## SELECTED PASSAGE:
=== Begin Enclosure ===
Gibraltar Parliament
- Long title An Act to provide for the repeal of the European Communities Act, to repeal section 23(g) of the Interpretation and General Clauses Act, to provide for the continuing validity of legislation passed or made for the purposes of complying with any obligation arising out of Gibraltar’s membership of the European Union, to repeal the European Parliamentary Elections Act; to provide for the continuation and validity of any administrative act or decision made pursuant to such an obligation, and to provide, by way of subsidiary legislation, powers to amend, repeal or replace any enactment which was made, whether primarily or otherwise for or in connection with any such European Union obligations, to make such consequential amendments relating to the membership of the European Economic Area; to provide such transitional or other provisions as are deemed necessary, and for connected purposes. ;
- Territorial extent: Gibraltar
- Royal assent: 31 January 2019
- Commenced: 31 January 2019

Text of statute as originally enacted

= European Union (Withdrawal) Act 2019 (Gibraltar) =

Act of the Gibraltar Parliament

The European Union (Withdrawal) Act 2019, also known as the Repeal Bill, is an Act of the Gibraltar Parliament announced by Chief Minister Fabian Picardo, that transposed directly-applicable European Union law into the law of Gibraltar as part of the UK's exit from the European Union (Brexit). It has the same effect as the European Union (Withdrawal) Act 2018.
=== End Enclosure ===
## MATERIAL PROVIDED:
=== Begin Enclosure ===
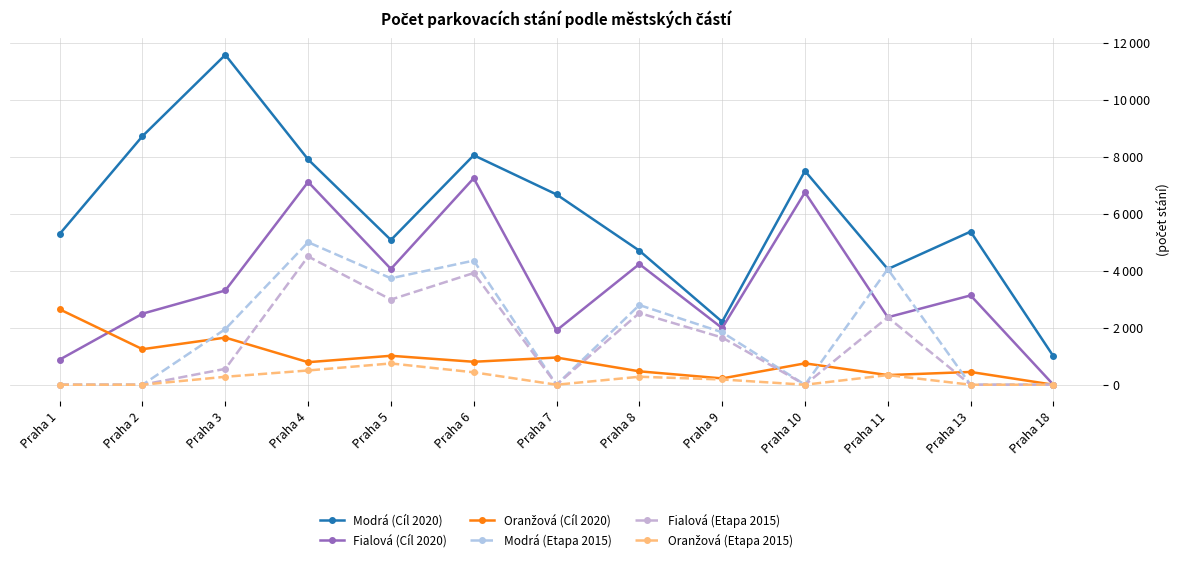

Is this an area chart (filled region under the line)?

No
=== End Enclosure ===
## ACTION ITEM:
According to the Gibraltar act passage, on what date did the act receive royal assent? Answer using only the Gibraltar act passage, without relying on the material.

## OUTPUT FOR THIS EXERCISE:
31 January 2019